Adobe Experience Platform is an open system for driving real-time personalized experiences. Customers use it to centralize and standardize their data across the enterprise resulting in a 360-degree view of their data of interest. That view can then be used with intelligent services to drive experiences across multiple devices, run targeted campaigns, classify profiles and other entities into segments, and leverage advanced analytics. At the center of our Data Lake Architecture is the underlying storage. Data Lake relies on a Hadoop Distributed File System (HDFS) compatible backend for data storage, which today is the cloud-based storage provided by Azure (Azure’s Gen2 Data Lake Service (ADLS)).

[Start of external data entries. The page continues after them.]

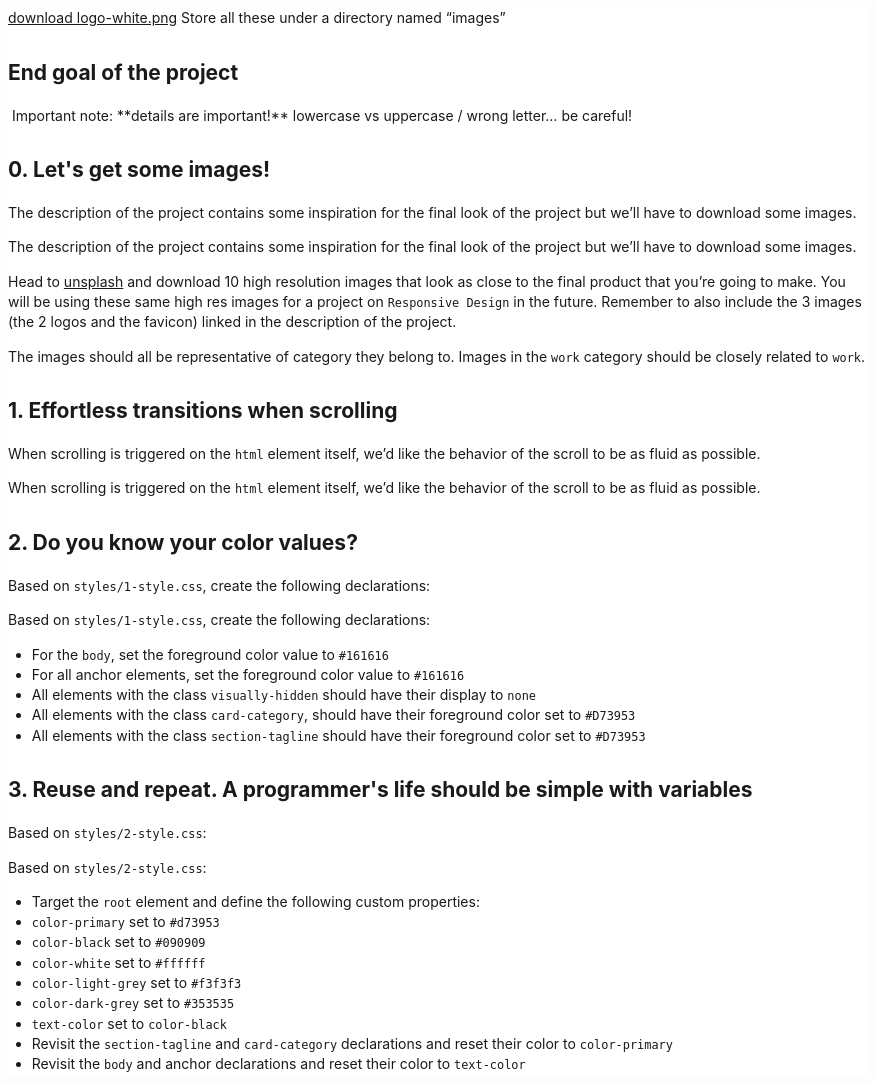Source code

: [download logo-white.png](https://holbertonintranet.s3.amazonaws.com/uploads/medias/2019/10/0fa48a04048a2d050cab.png?X-Amz-Algorithm=AWS4-HMAC-SHA256&amp;X-Amz-Credential=AKIARDDGGGOUWMNL5ANN%2F20210723%2Fus-east-1%2Fs3%2Faws4_request&amp;X-Amz-Date=20210723T144043Z&amp;X-Amz-Expires=345600&amp;X-Amz-SignedHeaders=host&amp;X-Amz-Signature=96f43a0e7ad737f557c893b7c3d9843d0bdfb9e52b2ecd3ab1dd2da69edbfae2)
Store all these under a directory named “images”

## End goal of the project
<img src="https://holbertonintranet.s3.amazonaws.com/uploads/medias/2019/10/b9a220ba79af9ede6fc5.png?X-Amz-Algorithm=AWS4-HMAC-SHA256&amp;X-Amz-Credential=AKIARDDGGGOUWMNL5ANN%2F20210723%2Fus-east-1%2Fs3%2Faws4_request&amp;X-Amz-Date=20210723T144043Z&amp;X-Amz-Expires=86400&amp;X-Amz-SignedHeaders=host&amp;X-Amz-Signature=8de10f9f56aa3a5933146a2762a399009ee80465ed20232c607b6f8f8d559b0e" alt="" style="">
Important note: **details are important!** lowercase vs uppercase / wrong letter… be careful!


## 0. Let's get some images!
The description of the project contains some inspiration for the final look of the project but we’ll have to download some images.

The description of the project contains some inspiration for the final look of the project but we’ll have to download some images.

Head to [unsplash](https://intranet.hbtn.io/rltoken/229_BXHxgUfzVJUNFXXCIw) and download 10 high resolution images that look as close to the final product that you’re going to make. You will be using these same high res images for a project on `Responsive Design` in the future. Remember to also include the 3 images (the 2 logos and the favicon) linked in the description of the project.

The images should all be representative of category they belong to. Images in the `work` category should be closely related to `work`.


## 1. Effortless transitions when scrolling
When scrolling is triggered on the `html` element itself, we’d like the behavior of the scroll to be as fluid as possible.

When scrolling is triggered on the `html` element itself, we’d like the behavior of the scroll to be as fluid as possible.


## 2. Do you know your color values?
Based on `styles/1-style.css`, create the following declarations:

Based on `styles/1-style.css`, create the following declarations:
+ For the `body`, set the foreground color value to `#161616`
+ For all anchor elements, set the foreground color value to `#161616`
+ All elements with the class `visually-hidden` should have their display to `none`
+ All elements with the class `card-category`, should have their foreground color set to `#D73953`
+ All elements with the class `section-tagline` should have their foreground color set to `#D73953`


## 3. Reuse and repeat. A programmer's life should be simple with variables
Based on `styles/2-style.css`:

Based on `styles/2-style.css`:
+ Target the `root` element and define the following custom properties:
+ `color-primary` set to `#d73953`
+ `color-black` set to `#090909`
+ `color-white` set to `#ffffff`
+ `color-light-grey` set to `#f3f3f3`
+ `color-dark-grey` set to `#353535`
+ `text-color` set to `color-black`
+ Revisit the `section-tagline` and `card-category` declarations and reset their color to `color-primary`
+ Revisit the `body` and anchor declarations and reset their color to `text-color`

Adobe Experience Platform Catalog Service provides a way of listing, searching, and provisioning a DataSet, which is our equivalent of a Table in a Relational Database. It is helpful in providing information such as name, description, schema, and applying for permissions, and all metadata recorded on Adobe Experience Platform. As more data is ingested over time, it becomes difficult to query metadata from Catalog. With the introduction of Iceberg, we see a transitional shift in how metadata is captured and recorded.